The influence of L-NG-nitroarginine methyl ester, an inhibitor of nitric oxide synthase, upon the anticonvulsive activity of conventional antiepileptic drugs against maximal electroshock in mice

N-G-Nitro-L-arginine methyl ester (L-NAME, an unspecific nitric oxide synthase inhibitor), applied at 1 and 40 mg/kg, did not influence the electroconvulsive threshold, but impaired the anticonvulsant activity of valproate (at 40 mg/kg) and phenobarbital (at 1 and 40 mg/kg). No effect was observed in the case of carbamazepine and diphenylhydantoin. The effect of L-NAME upon the protective activity of phenobarbital was not reversed by L-arginine (500 mg/kg), a source of endogenous nitric oxide.
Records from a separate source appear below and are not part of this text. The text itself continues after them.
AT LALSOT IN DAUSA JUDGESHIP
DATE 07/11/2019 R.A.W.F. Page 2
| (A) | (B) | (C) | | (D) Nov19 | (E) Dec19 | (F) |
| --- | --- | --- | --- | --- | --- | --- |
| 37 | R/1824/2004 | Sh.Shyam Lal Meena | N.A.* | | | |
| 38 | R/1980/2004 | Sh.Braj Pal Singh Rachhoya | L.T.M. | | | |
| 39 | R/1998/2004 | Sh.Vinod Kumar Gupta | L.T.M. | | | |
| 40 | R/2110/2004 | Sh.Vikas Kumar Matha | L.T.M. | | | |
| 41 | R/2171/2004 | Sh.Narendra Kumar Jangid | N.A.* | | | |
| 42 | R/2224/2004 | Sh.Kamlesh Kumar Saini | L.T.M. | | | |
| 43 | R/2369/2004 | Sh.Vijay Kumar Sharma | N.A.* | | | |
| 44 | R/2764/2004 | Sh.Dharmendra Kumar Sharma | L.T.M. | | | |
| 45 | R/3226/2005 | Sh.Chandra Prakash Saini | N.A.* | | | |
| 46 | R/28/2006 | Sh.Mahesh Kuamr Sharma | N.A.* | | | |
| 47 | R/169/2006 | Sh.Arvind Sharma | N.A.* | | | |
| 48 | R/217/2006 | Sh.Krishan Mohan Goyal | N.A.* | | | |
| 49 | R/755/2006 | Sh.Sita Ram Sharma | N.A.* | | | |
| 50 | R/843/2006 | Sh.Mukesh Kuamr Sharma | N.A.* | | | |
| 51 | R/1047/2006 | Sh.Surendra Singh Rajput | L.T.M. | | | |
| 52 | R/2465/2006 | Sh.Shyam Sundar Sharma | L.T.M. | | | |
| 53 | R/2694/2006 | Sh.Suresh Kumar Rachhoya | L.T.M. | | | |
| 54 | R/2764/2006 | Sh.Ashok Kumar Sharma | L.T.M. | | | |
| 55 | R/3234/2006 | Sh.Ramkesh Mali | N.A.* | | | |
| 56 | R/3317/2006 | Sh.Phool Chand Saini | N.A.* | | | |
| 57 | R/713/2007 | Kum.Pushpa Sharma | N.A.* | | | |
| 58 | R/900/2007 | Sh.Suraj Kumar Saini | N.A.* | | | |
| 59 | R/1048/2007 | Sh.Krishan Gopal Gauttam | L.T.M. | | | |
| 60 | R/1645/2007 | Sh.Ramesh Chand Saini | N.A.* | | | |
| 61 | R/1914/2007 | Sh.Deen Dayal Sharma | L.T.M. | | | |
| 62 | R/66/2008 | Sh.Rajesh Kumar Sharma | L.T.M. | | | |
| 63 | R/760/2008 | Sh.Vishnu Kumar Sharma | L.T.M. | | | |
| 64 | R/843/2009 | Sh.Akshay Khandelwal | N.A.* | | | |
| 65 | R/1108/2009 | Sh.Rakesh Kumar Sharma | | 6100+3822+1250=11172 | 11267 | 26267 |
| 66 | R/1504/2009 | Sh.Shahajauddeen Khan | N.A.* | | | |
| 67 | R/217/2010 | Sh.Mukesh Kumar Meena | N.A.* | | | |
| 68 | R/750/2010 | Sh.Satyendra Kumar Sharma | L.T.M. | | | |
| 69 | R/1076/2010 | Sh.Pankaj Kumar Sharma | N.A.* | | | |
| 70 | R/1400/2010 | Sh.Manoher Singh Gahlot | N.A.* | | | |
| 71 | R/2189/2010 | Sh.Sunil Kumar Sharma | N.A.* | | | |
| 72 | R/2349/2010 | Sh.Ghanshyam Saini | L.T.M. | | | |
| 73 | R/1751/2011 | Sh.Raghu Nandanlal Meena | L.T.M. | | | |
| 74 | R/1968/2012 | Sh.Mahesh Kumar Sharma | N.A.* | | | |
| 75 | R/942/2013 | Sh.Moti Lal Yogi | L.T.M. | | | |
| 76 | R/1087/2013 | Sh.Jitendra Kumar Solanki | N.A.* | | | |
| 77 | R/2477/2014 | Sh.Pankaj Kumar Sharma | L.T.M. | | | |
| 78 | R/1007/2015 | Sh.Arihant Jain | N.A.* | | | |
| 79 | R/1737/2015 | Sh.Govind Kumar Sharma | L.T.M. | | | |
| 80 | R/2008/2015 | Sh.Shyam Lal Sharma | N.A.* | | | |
Moreover, this nitric oxide synthase inhibitor did not alter the plasma levels of antiepileptic drugs studied, so a pharmacokinetic interaction is not probable. L-NAME per se (40 mg/kg) caused a moderate motor impairment but did not affect longterm memory. The combined treatment of L-NAME and antiepileptic drugs (providing a 50% protection against maximal electroshock) resulted in motor disturbances. On the other hand, mice performed the memory task better upon combined treatment of antiepileptic drugs with L-NAME compared to antiepileptic drugs alone. A 4-day administration of L-NAME, similarly to acute injections, decreased the protective action of phenobarbital but not that of diphenylhydantoin. The results indicate that L-NAME is able to reduce the protective activity of some conventional antiepileptics and this effect may be not associated with impaired synthesis of nitric oxide.